*TASK REQUIREMENTS*: Below are the records; copy each line in which "algorithms" occurs.

Records contained in a dataset
▶

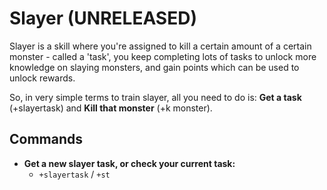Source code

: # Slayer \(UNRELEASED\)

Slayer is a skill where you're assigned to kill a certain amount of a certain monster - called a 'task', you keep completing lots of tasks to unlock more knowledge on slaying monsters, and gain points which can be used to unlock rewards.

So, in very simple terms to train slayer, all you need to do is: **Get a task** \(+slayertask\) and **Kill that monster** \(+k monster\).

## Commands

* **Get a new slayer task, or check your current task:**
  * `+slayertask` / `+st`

◀
▶

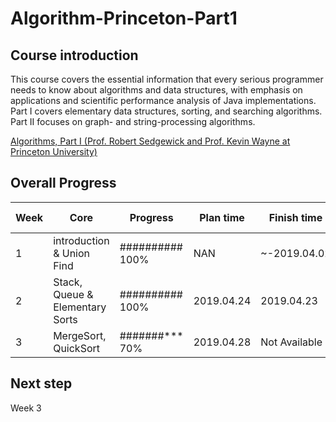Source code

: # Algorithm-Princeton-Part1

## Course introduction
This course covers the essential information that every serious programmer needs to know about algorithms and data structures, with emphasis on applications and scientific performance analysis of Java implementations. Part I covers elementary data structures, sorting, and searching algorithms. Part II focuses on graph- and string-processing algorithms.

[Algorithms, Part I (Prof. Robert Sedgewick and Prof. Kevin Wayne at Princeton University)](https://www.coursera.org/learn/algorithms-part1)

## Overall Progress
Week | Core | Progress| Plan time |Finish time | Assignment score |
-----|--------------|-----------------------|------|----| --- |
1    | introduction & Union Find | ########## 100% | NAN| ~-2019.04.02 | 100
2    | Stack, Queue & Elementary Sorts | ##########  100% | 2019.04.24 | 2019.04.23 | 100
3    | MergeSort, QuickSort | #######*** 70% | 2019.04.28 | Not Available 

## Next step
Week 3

◀

*THE COMPLETED TASK*:
This course covers the essential information that every serious programmer needs to know about algorithms and data structures, with emphasis on applications and scientific performance analysis of Java implementations. Part I covers elementary data structures, sorting, and searching algorithms. Part II focuses on graph- and string-processing algorithms.
[Algorithms, Part I (Prof. Robert Sedgewick and Prof. Kevin Wayne at Princeton University)](https://www.coursera.org/learn/algorithms-part1)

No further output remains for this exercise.